Crown Successfully Wins Appeal
HMA v Ricky Taylor 2019
The Crown has now won an appeal at the High Court of Judiciary after a man’s conviction for exposing himself in public was partially successful at the Sheriff Appeal Court. Mr Taylor was found guilty of repeatedly masturbating in sight of his neighbour, a contravention of section 5 of the Sexual Offences (Scotland) Act.
The Sheriff Appeal Court took the view that only one of the incidents was corroborated and therefore his sentence was greatly reduced. It argued that only one of the incidents was corroborated because only one incident was discussed with the neighbour’s partner. However, Mr Taylor has now had his original conviction restored as the High Court did not agree with this view and believed the Sheriff Appeal Court had erred. The Sheriff Appeal Court took the view that each of the incidents, of which there were 4, required to be corroborated.
The Crown appealed to the High court on the basis that there was was sufficient evidence to corroborate all of the charges and the accused should have been found guilty as libelled on the complaint. The Crown argued that the Sheriff Appeal court were not correct in concluding that the conduct spoken to by the neighbour of the appellant could only constitute a single course of conduct and that the evidence by the partner in relation to the last incidents could provide the corroboration for all the incidents.
The High court allowed the appeal and concluded that the original trial sheriff has not erred and he was authorised to convict the appellant of all of the charges. Lord Glennie concluded at the High Court: “In so far as the Sheriff Appeal Court took the view that simply because the separate incidents of criminal behaviour in this case were libelled in one single composite charge, therefore there was no room for the application of the Moorov principle, we disagree.” He continued: “The principle of mutual corroboration does not depend to any extent upon whether the separate incidents on which reliance is placed are charged in separate charges or in one single composite charge.
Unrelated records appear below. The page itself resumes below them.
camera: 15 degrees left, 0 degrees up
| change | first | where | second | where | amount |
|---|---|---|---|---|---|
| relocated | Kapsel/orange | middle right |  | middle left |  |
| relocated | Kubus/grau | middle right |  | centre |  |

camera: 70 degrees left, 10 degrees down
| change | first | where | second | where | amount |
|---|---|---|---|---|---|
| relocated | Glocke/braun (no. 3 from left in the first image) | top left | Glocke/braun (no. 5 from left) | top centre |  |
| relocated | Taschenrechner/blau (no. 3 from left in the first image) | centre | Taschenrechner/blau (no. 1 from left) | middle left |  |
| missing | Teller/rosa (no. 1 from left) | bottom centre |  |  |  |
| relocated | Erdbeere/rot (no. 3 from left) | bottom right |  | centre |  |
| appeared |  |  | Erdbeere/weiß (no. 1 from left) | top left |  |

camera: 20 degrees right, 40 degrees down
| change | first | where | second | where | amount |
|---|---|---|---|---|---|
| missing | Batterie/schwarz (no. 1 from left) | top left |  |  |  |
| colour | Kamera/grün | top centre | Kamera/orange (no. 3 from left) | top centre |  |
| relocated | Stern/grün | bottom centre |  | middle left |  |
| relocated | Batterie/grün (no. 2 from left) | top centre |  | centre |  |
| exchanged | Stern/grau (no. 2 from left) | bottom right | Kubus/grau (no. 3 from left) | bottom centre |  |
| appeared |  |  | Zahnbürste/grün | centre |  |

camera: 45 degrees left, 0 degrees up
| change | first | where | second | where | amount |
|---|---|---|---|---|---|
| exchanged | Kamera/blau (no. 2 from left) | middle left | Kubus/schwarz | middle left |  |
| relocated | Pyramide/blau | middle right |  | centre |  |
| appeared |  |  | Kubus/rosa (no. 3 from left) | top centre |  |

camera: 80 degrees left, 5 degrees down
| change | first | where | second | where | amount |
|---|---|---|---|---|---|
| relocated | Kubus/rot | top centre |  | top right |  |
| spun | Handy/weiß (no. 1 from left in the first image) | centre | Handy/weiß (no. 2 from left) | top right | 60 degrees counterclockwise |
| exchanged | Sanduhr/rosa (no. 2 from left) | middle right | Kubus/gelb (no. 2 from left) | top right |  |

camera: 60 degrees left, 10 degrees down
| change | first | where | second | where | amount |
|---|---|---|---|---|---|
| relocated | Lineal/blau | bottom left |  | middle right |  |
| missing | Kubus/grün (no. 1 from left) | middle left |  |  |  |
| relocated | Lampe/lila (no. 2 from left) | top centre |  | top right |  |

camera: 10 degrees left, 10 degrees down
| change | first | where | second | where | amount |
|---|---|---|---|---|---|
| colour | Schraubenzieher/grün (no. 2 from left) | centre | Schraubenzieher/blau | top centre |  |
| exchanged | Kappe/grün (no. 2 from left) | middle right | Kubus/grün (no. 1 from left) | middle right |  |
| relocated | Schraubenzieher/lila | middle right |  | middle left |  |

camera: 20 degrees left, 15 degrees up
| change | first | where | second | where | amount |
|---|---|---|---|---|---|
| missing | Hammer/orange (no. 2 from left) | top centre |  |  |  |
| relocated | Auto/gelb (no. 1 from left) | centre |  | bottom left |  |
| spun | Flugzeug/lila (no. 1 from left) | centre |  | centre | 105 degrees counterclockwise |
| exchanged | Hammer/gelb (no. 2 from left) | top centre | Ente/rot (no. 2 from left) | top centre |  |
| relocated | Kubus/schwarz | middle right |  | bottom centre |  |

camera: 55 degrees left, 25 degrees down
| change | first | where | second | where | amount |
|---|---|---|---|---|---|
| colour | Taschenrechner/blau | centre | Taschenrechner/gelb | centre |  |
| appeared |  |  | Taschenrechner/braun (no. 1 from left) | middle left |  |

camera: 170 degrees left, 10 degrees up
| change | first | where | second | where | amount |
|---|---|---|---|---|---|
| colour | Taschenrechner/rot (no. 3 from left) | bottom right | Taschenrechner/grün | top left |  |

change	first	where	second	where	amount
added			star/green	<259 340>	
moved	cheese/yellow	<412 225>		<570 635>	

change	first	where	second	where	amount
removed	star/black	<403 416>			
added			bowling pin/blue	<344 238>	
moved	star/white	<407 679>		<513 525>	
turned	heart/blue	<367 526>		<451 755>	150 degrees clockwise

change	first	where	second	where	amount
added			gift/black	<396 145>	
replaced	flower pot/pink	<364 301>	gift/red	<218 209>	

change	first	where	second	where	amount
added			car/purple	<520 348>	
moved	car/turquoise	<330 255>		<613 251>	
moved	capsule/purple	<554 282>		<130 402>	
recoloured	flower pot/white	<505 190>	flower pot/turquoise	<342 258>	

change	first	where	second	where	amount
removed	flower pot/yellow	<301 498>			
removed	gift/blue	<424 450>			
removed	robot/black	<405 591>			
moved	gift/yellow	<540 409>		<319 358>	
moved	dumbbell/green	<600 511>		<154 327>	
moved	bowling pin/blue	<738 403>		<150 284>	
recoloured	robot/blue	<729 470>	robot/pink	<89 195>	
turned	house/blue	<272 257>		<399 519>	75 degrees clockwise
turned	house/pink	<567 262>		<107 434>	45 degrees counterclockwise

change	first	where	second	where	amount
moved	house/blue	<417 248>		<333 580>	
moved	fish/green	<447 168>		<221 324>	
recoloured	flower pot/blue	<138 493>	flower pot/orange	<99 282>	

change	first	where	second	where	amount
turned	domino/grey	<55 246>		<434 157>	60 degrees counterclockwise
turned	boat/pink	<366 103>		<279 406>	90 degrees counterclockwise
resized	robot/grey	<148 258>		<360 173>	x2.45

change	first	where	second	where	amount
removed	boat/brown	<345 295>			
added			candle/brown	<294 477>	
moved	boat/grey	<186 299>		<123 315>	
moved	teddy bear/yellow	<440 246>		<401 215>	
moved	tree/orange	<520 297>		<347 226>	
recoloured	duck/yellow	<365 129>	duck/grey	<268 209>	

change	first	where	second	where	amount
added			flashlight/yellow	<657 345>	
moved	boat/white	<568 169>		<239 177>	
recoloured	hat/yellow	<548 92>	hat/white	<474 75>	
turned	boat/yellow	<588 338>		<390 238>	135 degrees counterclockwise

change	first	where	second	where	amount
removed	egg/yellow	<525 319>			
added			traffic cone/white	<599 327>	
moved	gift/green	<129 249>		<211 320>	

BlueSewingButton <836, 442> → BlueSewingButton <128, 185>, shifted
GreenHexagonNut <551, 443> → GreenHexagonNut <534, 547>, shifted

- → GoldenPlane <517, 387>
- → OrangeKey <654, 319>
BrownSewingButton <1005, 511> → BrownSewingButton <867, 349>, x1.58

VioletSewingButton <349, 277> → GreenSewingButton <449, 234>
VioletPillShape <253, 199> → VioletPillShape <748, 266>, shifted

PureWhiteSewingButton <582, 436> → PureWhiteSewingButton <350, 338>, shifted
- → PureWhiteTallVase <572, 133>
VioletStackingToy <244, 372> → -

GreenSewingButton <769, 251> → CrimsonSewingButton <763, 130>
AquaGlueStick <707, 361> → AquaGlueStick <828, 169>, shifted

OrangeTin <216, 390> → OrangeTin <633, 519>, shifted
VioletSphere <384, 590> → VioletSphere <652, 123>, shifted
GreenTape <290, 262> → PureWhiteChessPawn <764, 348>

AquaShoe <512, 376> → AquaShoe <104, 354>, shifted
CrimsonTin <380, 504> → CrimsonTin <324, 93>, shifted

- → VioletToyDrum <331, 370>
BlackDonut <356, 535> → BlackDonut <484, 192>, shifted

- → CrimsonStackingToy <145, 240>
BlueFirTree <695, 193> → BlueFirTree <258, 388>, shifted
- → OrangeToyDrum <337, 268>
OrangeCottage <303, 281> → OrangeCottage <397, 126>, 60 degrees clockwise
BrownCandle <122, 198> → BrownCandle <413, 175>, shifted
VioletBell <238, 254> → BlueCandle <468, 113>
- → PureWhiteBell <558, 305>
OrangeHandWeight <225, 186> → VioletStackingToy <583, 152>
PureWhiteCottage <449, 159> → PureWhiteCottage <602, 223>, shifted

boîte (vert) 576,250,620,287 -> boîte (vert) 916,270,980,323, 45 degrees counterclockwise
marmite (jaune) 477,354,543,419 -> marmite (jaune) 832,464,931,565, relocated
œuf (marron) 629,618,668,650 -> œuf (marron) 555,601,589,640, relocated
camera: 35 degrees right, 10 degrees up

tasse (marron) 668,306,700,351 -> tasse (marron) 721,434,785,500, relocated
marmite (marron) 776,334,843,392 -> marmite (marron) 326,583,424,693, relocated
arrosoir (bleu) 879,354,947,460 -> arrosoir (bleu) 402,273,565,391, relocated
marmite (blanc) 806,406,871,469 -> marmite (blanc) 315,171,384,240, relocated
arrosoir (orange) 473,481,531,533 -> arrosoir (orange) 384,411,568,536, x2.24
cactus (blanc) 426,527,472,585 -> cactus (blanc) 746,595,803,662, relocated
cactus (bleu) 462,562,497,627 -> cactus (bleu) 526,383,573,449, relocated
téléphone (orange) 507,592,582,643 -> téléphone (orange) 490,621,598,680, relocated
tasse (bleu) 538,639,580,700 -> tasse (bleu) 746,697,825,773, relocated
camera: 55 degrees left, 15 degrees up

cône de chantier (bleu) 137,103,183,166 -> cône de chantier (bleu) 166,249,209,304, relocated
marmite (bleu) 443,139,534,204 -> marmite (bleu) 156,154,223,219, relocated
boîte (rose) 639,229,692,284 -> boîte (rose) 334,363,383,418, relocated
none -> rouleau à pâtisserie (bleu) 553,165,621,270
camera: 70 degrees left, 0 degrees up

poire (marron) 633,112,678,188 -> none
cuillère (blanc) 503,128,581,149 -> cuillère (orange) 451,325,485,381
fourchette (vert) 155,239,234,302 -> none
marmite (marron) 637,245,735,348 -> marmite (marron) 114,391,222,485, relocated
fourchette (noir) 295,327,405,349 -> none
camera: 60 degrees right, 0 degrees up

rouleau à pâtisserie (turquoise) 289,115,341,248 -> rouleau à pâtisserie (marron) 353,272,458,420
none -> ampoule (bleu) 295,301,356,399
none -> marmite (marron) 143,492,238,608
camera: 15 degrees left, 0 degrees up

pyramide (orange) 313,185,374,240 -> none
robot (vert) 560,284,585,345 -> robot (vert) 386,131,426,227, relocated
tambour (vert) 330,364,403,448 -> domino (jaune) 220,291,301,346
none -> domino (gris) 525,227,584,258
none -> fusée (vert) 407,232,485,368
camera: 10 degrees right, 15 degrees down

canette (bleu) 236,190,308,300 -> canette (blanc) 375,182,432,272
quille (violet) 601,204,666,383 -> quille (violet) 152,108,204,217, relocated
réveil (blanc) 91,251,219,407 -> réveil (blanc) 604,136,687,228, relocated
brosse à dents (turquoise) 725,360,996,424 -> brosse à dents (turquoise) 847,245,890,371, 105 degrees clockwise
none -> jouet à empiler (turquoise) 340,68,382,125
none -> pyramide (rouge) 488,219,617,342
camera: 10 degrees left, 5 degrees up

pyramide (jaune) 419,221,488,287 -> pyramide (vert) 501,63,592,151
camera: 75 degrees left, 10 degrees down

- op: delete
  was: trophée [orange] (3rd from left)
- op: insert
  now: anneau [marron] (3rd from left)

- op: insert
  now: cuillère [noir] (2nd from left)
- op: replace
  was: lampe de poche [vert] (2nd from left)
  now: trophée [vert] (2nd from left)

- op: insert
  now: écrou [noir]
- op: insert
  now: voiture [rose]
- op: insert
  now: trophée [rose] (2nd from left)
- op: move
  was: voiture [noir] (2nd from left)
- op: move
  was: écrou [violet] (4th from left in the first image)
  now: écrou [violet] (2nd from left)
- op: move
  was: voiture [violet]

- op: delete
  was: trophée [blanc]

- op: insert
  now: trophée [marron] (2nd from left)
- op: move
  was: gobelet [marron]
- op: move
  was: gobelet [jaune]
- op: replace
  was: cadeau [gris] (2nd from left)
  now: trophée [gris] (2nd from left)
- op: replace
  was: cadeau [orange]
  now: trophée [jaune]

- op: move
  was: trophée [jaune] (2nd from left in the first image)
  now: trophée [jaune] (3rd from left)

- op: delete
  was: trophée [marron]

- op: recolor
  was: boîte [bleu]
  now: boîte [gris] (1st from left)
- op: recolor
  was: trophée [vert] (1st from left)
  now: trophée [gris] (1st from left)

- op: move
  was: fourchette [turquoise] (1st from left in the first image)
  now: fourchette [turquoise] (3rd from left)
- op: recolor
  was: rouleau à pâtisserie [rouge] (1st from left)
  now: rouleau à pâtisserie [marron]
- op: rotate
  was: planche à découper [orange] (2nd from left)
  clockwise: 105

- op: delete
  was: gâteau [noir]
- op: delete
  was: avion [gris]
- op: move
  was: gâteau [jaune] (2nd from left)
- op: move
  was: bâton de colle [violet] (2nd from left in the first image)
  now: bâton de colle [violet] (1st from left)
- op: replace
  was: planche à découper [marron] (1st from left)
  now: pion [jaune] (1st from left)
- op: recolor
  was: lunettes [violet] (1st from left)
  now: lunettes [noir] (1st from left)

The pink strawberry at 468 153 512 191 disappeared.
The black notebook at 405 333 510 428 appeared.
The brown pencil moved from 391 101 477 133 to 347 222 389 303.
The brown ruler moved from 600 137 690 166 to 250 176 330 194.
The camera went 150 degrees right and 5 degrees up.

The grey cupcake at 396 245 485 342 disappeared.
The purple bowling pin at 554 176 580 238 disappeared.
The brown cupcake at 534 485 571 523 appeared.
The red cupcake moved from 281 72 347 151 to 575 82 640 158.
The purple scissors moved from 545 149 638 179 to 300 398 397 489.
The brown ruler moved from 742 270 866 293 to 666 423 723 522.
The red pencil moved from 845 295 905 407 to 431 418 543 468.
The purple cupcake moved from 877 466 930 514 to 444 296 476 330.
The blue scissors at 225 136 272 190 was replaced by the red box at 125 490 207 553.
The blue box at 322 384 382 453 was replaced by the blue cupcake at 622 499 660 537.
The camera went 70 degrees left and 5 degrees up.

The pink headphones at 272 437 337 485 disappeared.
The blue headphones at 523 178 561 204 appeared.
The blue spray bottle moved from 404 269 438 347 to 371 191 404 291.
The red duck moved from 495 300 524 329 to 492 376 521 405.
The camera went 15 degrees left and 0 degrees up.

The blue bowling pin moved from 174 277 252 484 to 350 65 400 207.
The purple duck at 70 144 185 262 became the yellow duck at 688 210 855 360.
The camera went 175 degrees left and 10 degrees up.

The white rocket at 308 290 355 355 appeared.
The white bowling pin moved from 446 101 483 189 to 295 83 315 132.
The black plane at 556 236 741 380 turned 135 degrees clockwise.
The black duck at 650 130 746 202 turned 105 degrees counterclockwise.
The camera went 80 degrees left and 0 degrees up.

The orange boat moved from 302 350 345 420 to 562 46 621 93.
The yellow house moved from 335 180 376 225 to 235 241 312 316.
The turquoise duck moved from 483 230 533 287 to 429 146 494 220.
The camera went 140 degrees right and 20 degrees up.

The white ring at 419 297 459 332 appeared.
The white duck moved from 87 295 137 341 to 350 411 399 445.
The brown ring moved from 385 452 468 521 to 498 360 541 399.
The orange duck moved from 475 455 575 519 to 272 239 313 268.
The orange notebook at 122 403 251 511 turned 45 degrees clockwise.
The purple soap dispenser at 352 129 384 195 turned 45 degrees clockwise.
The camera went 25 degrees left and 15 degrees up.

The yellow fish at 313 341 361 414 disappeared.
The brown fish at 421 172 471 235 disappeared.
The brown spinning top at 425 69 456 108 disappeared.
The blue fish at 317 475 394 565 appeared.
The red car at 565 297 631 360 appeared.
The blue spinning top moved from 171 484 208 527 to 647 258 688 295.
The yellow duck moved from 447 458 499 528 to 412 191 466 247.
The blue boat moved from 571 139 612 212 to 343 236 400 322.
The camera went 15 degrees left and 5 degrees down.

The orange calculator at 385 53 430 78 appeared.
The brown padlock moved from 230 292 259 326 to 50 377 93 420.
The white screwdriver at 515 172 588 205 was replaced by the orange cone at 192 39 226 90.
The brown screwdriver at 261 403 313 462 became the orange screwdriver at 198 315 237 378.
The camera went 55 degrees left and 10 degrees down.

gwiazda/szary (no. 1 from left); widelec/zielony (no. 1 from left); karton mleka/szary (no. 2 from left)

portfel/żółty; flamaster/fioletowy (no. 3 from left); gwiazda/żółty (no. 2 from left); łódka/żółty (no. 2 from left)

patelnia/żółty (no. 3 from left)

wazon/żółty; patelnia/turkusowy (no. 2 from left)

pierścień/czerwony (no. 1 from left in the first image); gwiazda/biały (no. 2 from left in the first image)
The principle remains the same, namely that if such incidents share the conventional similarities in time, place and character of commission such that they can properly be said to form part of a single course of criminal conduct persisted in by the accused, evidence given in relation to one such incident can be used to corroborate evidence given in relation to others; and that is so regardless of whether the incidents are charged in one charge or in several.” The case was thereafter concluded to a further date to consider the affect this decision will have on Mr Taylor’s sentence.